Problem description -> Retype the data below line for line, leaving out the pictures.

Input records ->
• • • • •

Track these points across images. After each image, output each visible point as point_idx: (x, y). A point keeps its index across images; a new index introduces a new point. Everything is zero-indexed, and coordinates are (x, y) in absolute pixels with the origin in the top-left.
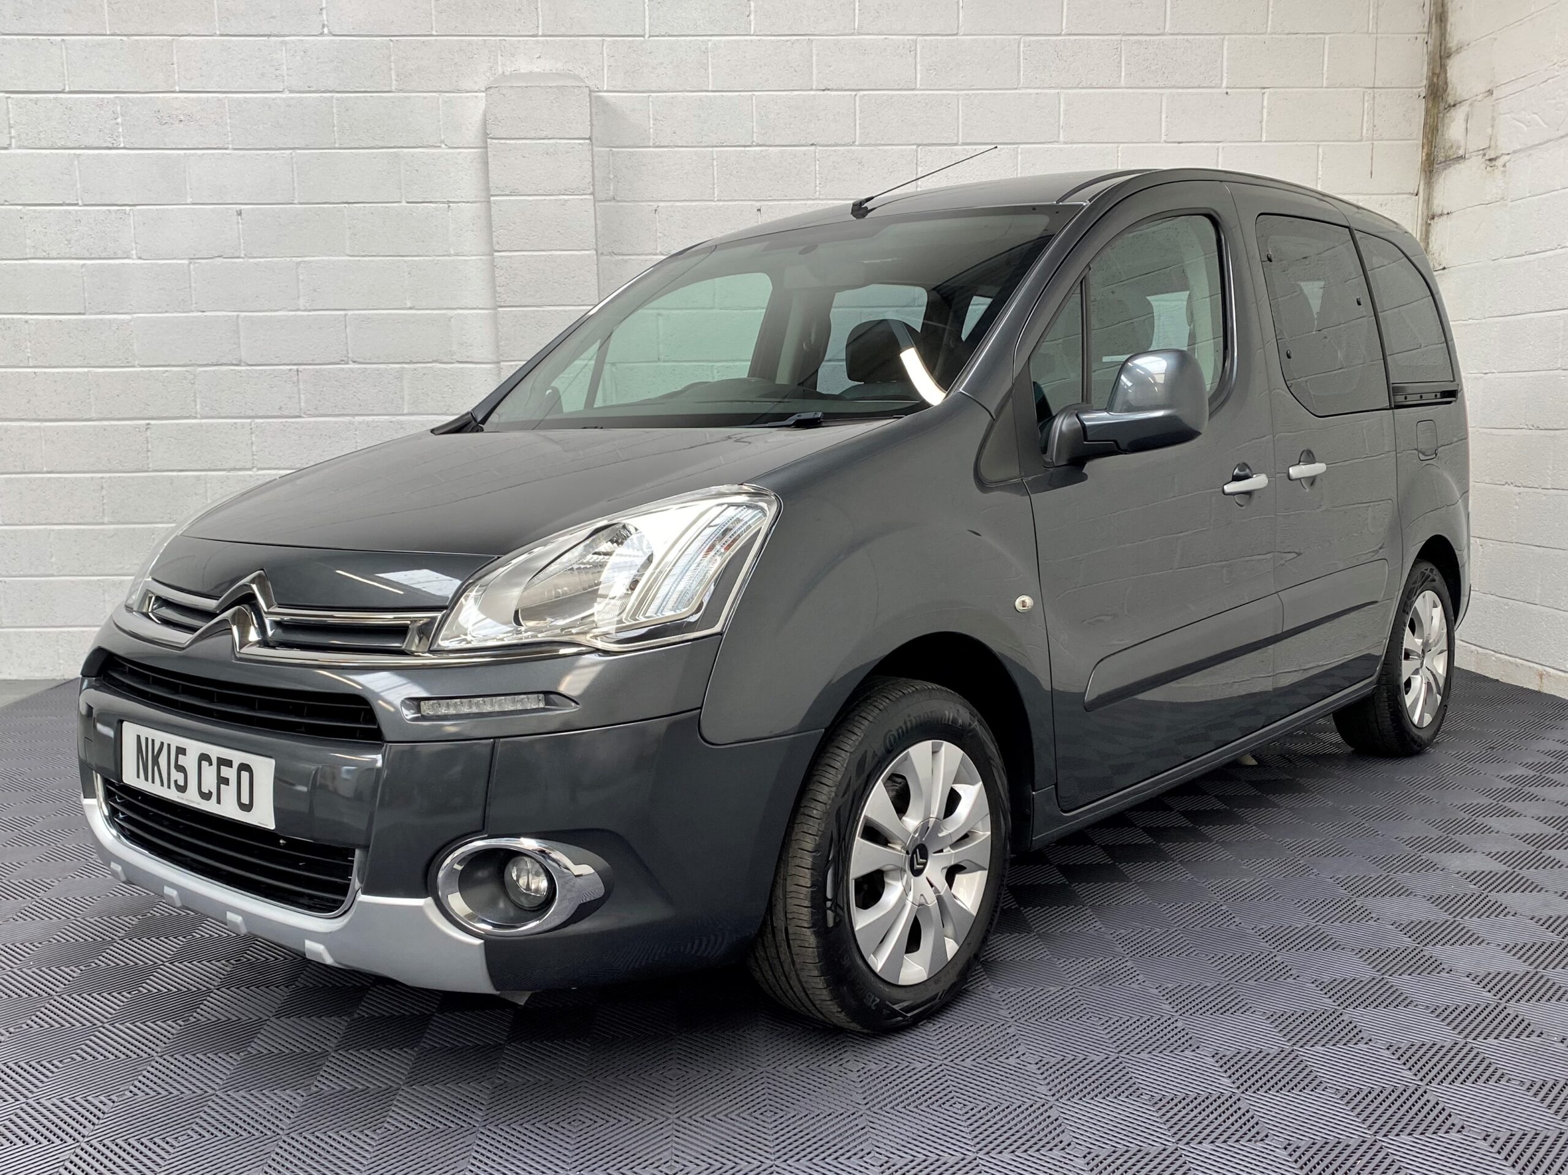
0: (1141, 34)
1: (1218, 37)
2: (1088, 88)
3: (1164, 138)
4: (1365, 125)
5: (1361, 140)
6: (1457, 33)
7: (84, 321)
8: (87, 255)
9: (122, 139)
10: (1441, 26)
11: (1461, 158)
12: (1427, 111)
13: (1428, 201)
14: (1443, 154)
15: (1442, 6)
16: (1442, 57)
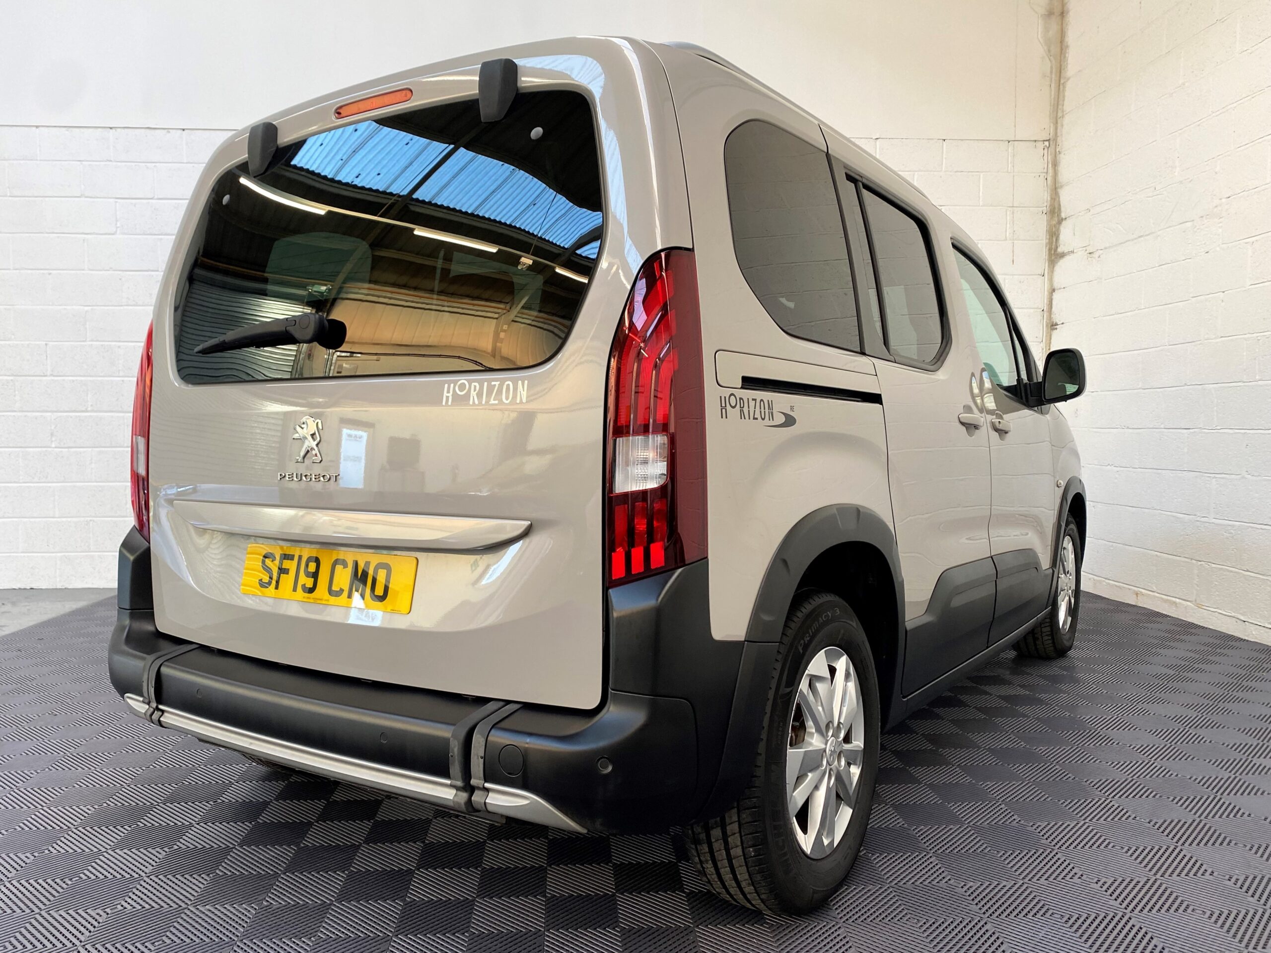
1: (910, 173)
4: (1008, 231)
5: (1006, 239)
6: (1065, 174)
11: (1072, 252)
12: (1049, 222)
13: (1051, 280)
14: (1060, 250)
15: (1055, 156)
16: (1056, 188)
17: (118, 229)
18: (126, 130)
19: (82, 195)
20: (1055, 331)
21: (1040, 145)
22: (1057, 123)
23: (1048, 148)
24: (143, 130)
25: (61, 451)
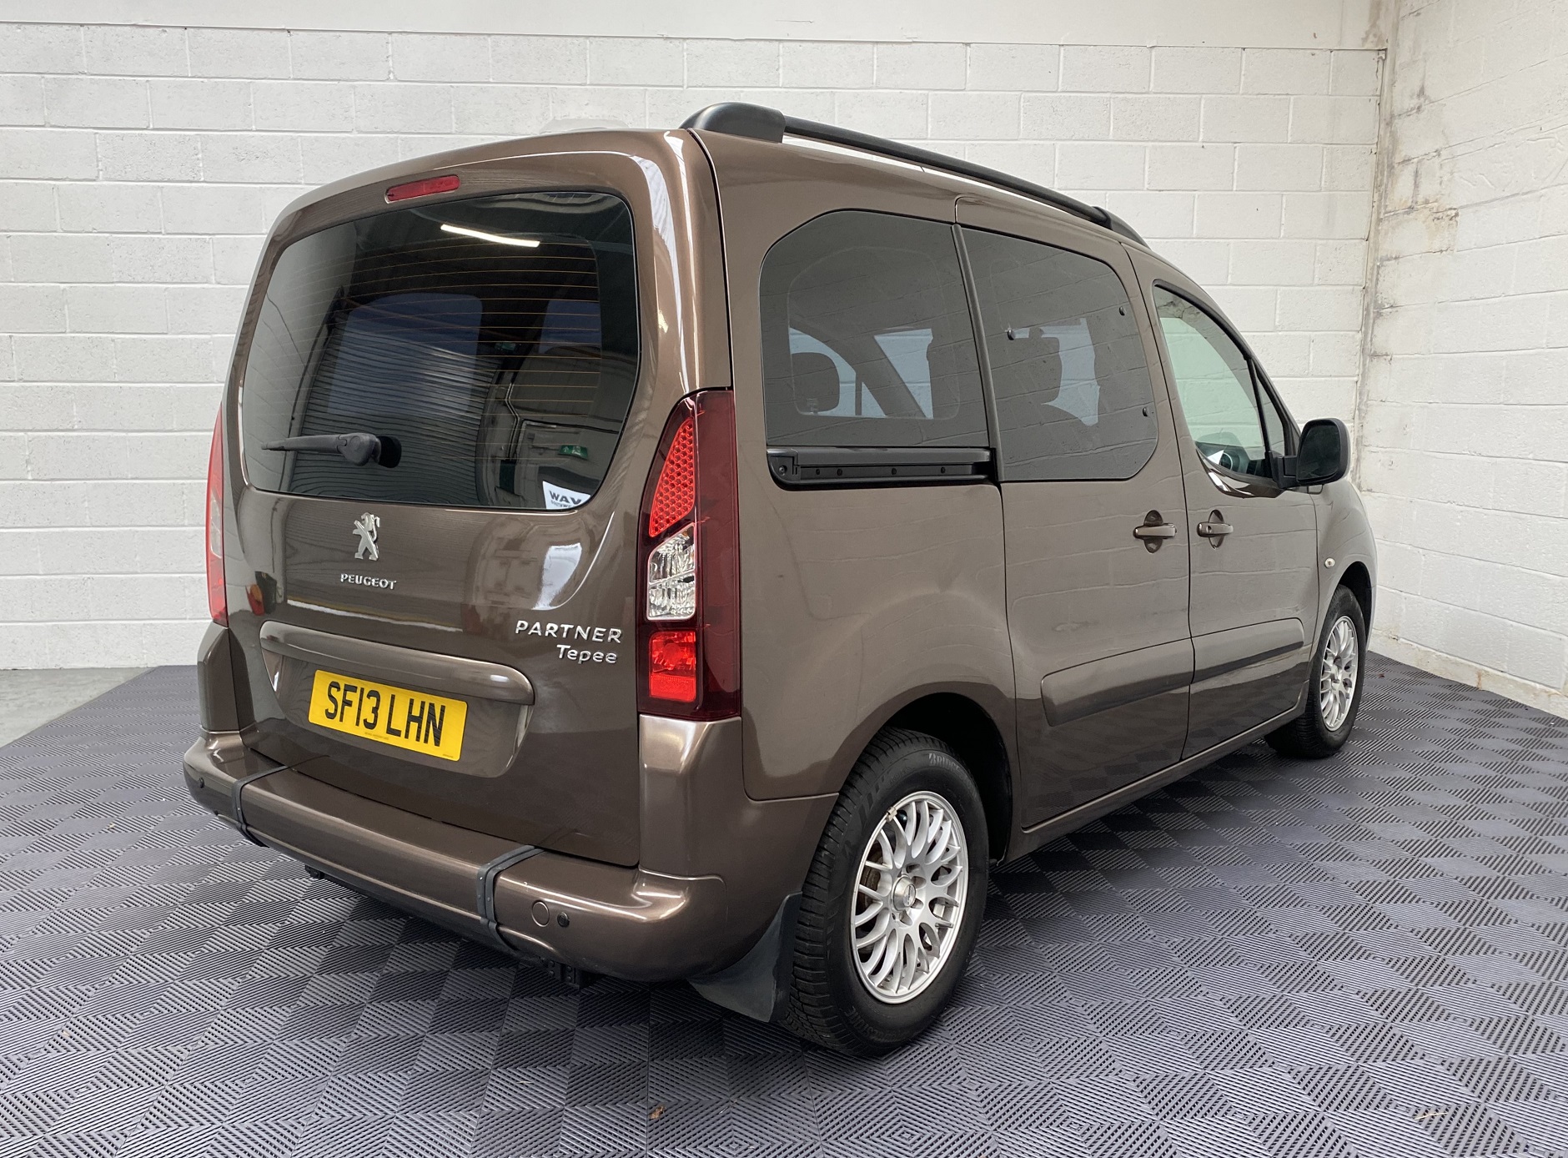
0: (1128, 93)
1: (1196, 96)
2: (1080, 140)
3: (1147, 186)
4: (1323, 178)
7: (167, 341)
8: (169, 280)
9: (202, 174)
12: (1378, 165)
13: (1378, 246)
16: (1391, 119)
18: (102, 27)
19: (45, 122)
21: (1374, 55)
22: (1398, 24)
23: (1384, 60)
24: (128, 28)
25: (42, 485)
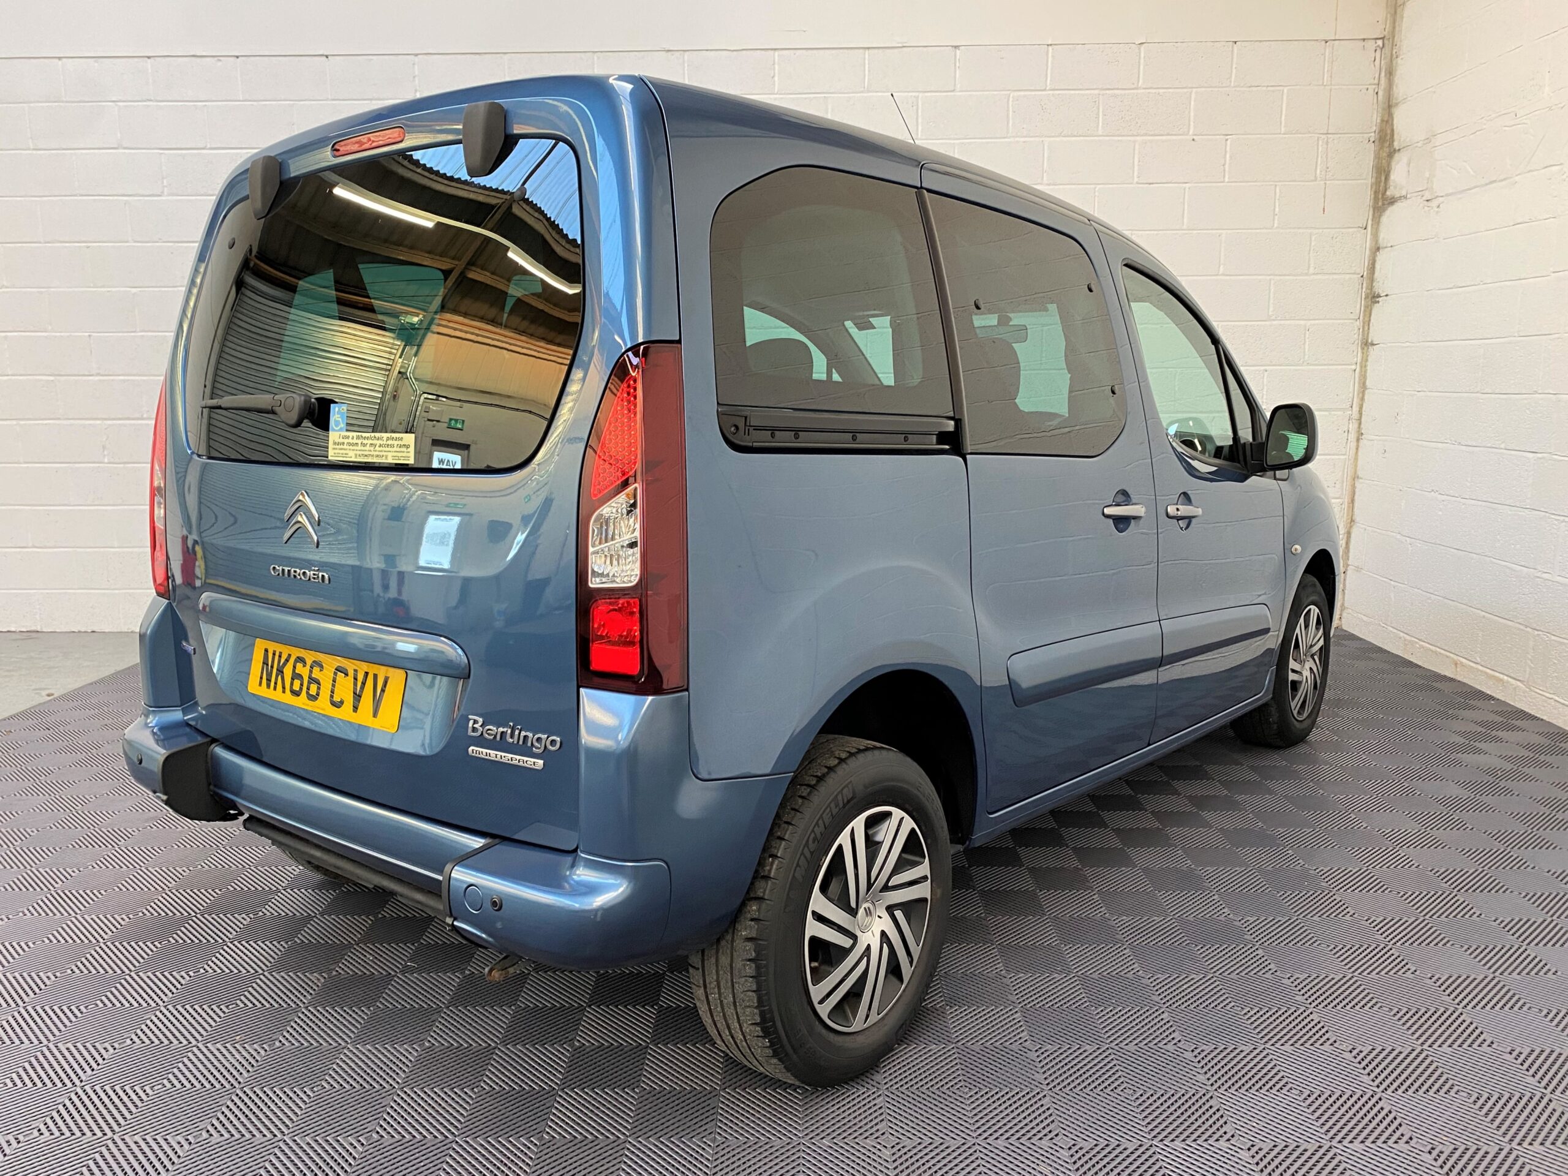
0: (1118, 89)
1: (1185, 90)
2: (1068, 136)
3: (1136, 180)
4: (1319, 167)
5: (1315, 180)
6: (1402, 86)
10: (1390, 80)
11: (1405, 197)
12: (1377, 153)
14: (1388, 193)
15: (1391, 61)
16: (1390, 106)
17: (166, 189)
18: (166, 59)
19: (118, 146)
20: (1377, 305)
21: (1371, 45)
22: (1395, 12)
23: (1382, 49)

• • • • •

Reply ->
Track these points across images. After each image, output each visible point as point_idx: (x, y). A point keeps its index across images; a new index introduces a new point. Everything is zero-indexed, and coordinates are (x, y) in absolute pixels with the origin in the top-left.
0: (1141, 34)
1: (1218, 37)
2: (1088, 88)
3: (1164, 138)
4: (1365, 125)
5: (1361, 140)
6: (1457, 33)
7: (84, 321)
8: (87, 255)
9: (122, 139)
10: (1441, 26)
11: (1461, 158)
12: (1427, 111)
13: (1428, 201)
14: (1443, 154)
15: (1442, 6)
16: (1442, 57)
1: (910, 173)
4: (1008, 231)
5: (1006, 239)
6: (1065, 174)
11: (1072, 252)
12: (1049, 222)
13: (1051, 280)
14: (1060, 250)
15: (1055, 156)
16: (1056, 188)
17: (118, 229)
18: (126, 130)
19: (82, 195)
20: (1055, 331)
21: (1040, 145)
22: (1057, 123)
23: (1048, 148)
24: (143, 130)
25: (61, 451)
0: (1128, 93)
1: (1196, 96)
2: (1080, 140)
3: (1147, 186)
4: (1323, 178)
7: (167, 341)
8: (169, 280)
9: (202, 174)
12: (1378, 165)
13: (1378, 246)
16: (1391, 119)
18: (102, 27)
19: (45, 122)
21: (1374, 55)
22: (1398, 24)
23: (1384, 60)
24: (128, 28)
25: (42, 485)
0: (1118, 89)
1: (1185, 90)
2: (1068, 136)
3: (1136, 180)
4: (1319, 167)
5: (1315, 180)
6: (1402, 86)
10: (1390, 80)
11: (1405, 197)
12: (1377, 153)
14: (1388, 193)
15: (1391, 61)
16: (1390, 106)
17: (166, 189)
18: (166, 59)
19: (118, 146)
20: (1377, 305)
21: (1371, 45)
22: (1395, 12)
23: (1382, 49)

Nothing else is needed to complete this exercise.